Currently, the Nikko NZ offshore shares solution centres on a “multi-manager global equity strategy, managed by a specialist team based in Sydney and Singapore”, according to the group’s website.
However, the $245 million Nikko NZ global equity fund – which features WCM Investment Management, Principal Global Investors, Epoch Investment Partners, and Davis Selected Advisors as underlying managers – is something of an anomaly in the wider group where other jurisdictions offer the concentrated portfolio managed from Edinburgh.
Presenting last week at the Nikko NZ annual ‘investment summit’ Will Low, Nikko head of global equities, outlined the manager’s approach.
Typically, the Nikko global fund holds between 40-60 stocks weighted according to expected alpha generation.
Low told the NZ audience the Nikko team sought “underestimated growth” with current themes including healthcare, infrastructure, data, defence spending, and emerging market consumption.
He said the fund’s largest overweight was currently in healthcare (7.7 per cent) while financials (-4.6 per cent) represented the biggest underweight sector position. Overall, the Nikko global fund has averaged an ‘active share’ – representing benchmark-unaware credentials – of 94 per cent, Low told the NZ audience.
The Nikko global fund factsheet says: “Investment opportunities are not defined by the prescriptive nature of benchmarks.
“The team believes that alpha can be sourced from any company across the geographical and market capitalisation spectrum. Team members are fundamental, longterm investors who focus on bottom-up stock selection with an element of top-down input.”

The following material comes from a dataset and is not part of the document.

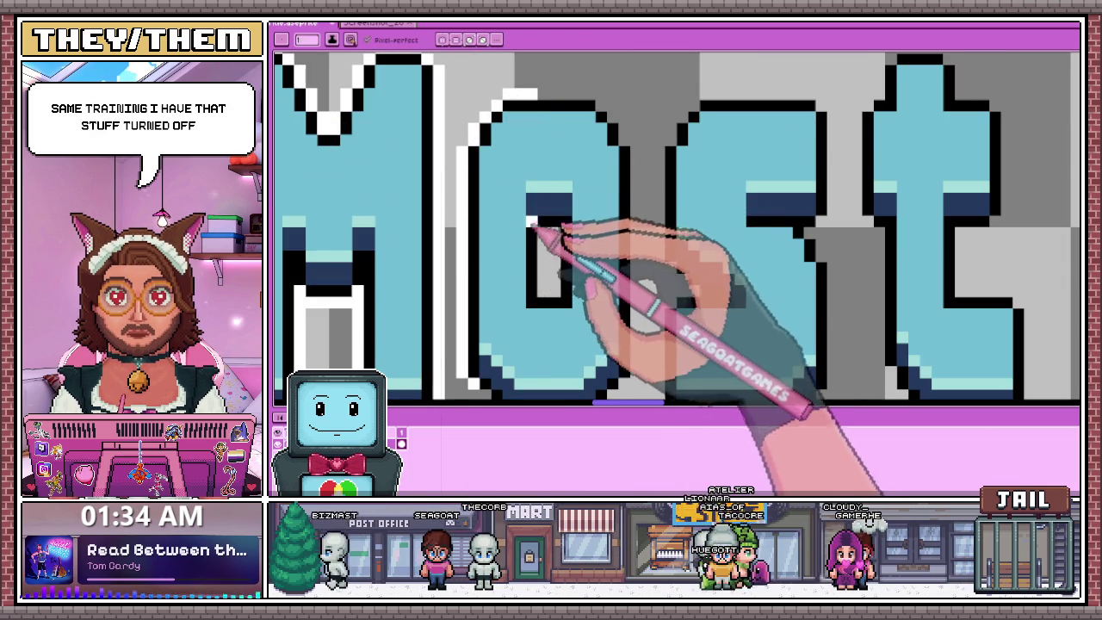
pyautogui.moveTo(569, 109); pyautogui.dragTo(623, 131)
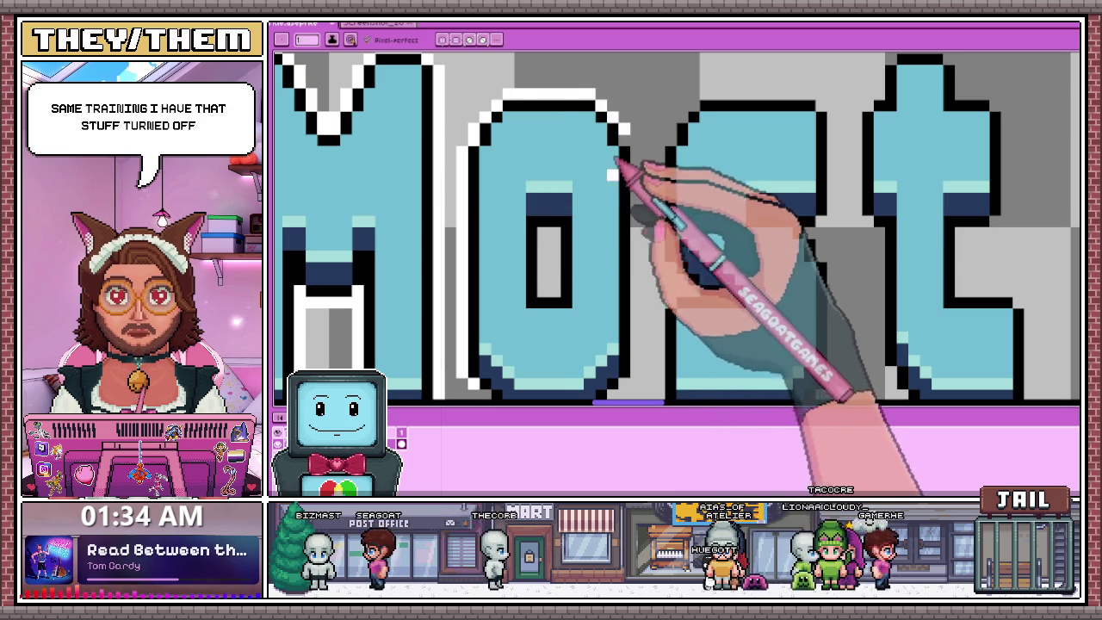
pyautogui.moveTo(543, 229); pyautogui.dragTo(547, 286)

Assuming Nikko formally approves the decision, the NZ version of the global fund could be available as early as May, a spokesperson for the group said. It is understood the product would include environmental, social and governance (ESG) filters with tobacco exclusion – similar to the change announced by AMP Capital earlier in March – a possibility.
Last week, BNZ also revealed its new ESG framework that has excluded investments in companies “involved in the production of cluster munitions, anti-personnel mines, nuclear weapons and tobacco or tobacco products”, the bank said in a statement.
BNZ Head of Wealth and Private Bank Donna Nicolof, said the ban extends to the bank’s $1 billion KiwiSaver scheme – mostly managed by Russell Investments – and the $3 billion plus of private wealth investments.
Nicolof said the bank’s new scale – which has seen funds under management jump from $1.5 billion to more than $4 billion in 3.5 years – enabled it to “establish discrete mandates with investment managers”.
She said the change meant the bank could more easily implement its revised ESG overlay.
“One of our key investment beliefs is that risk and return are equally important and we have made the decision to exclude companies involved in the manufacture of tobacco on the basis that there is no safe level of use and engagement with these companies is futile,” Nicolof said in the statement. “The regulatory and litigation risks faced by this industry are significant.”